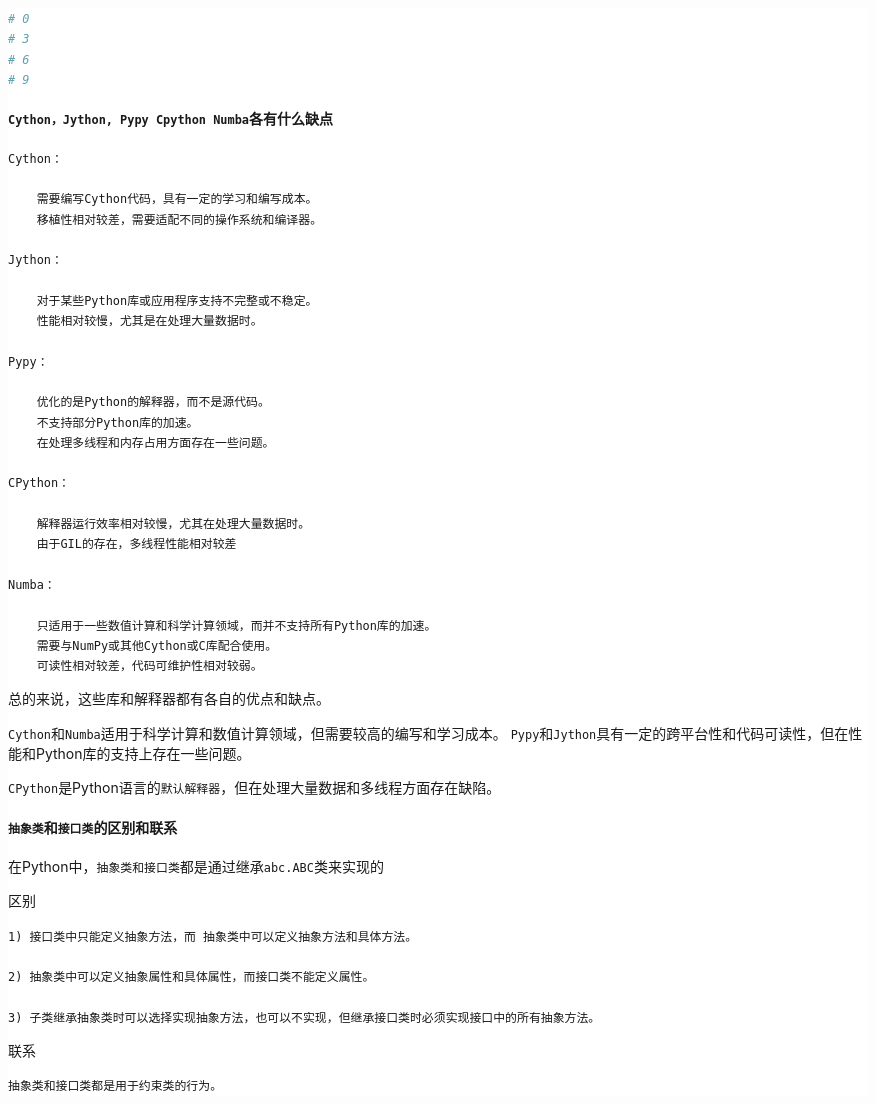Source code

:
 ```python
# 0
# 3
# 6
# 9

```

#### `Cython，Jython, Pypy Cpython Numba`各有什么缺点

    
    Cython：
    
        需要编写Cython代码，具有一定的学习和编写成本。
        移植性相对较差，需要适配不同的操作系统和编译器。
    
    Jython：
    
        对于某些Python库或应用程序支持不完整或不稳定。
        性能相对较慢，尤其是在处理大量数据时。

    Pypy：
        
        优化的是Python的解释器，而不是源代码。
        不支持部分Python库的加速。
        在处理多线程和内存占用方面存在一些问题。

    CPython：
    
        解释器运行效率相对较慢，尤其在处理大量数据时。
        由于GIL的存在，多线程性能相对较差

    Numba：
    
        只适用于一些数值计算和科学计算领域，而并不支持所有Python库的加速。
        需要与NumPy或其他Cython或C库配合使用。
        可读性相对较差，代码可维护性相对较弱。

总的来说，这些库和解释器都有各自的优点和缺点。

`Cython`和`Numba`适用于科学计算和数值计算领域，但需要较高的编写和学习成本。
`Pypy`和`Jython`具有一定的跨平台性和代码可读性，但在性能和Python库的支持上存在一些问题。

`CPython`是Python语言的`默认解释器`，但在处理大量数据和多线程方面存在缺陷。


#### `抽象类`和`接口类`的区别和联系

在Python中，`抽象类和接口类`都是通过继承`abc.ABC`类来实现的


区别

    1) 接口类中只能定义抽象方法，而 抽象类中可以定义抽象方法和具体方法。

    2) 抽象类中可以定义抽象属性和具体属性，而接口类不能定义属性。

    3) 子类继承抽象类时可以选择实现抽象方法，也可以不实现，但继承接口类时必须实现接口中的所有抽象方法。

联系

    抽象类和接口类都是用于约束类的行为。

## EXERCISE GOAL
Word for word, return the entries above, but without any pictures.

## REPLY TO THE TASK
Source code

:
 ```python
# 0
# 3
# 6
# 9

```

#### `Cython，Jython, Pypy Cpython Numba`各有什么缺点

    
    Cython：
    
        需要编写Cython代码，具有一定的学习和编写成本。
        移植性相对较差，需要适配不同的操作系统和编译器。
    
    Jython：
    
        对于某些Python库或应用程序支持不完整或不稳定。
        性能相对较慢，尤其是在处理大量数据时。

    Pypy：
        
        优化的是Python的解释器，而不是源代码。
        不支持部分Python库的加速。
        在处理多线程和内存占用方面存在一些问题。

    CPython：
    
        解释器运行效率相对较慢，尤其在处理大量数据时。
        由于GIL的存在，多线程性能相对较差

    Numba：
    
        只适用于一些数值计算和科学计算领域，而并不支持所有Python库的加速。
        需要与NumPy或其他Cython或C库配合使用。
        可读性相对较差，代码可维护性相对较弱。

总的来说，这些库和解释器都有各自的优点和缺点。

`Cython`和`Numba`适用于科学计算和数值计算领域，但需要较高的编写和学习成本。
`Pypy`和`Jython`具有一定的跨平台性和代码可读性，但在性能和Python库的支持上存在一些问题。

`CPython`是Python语言的`默认解释器`，但在处理大量数据和多线程方面存在缺陷。


#### `抽象类`和`接口类`的区别和联系

在Python中，`抽象类和接口类`都是通过继承`abc.ABC`类来实现的


区别

    1) 接口类中只能定义抽象方法，而 抽象类中可以定义抽象方法和具体方法。

    2) 抽象类中可以定义抽象属性和具体属性，而接口类不能定义属性。

    3) 子类继承抽象类时可以选择实现抽象方法，也可以不实现，但继承接口类时必须实现接口中的所有抽象方法。

联系

    抽象类和接口类都是用于约束类的行为。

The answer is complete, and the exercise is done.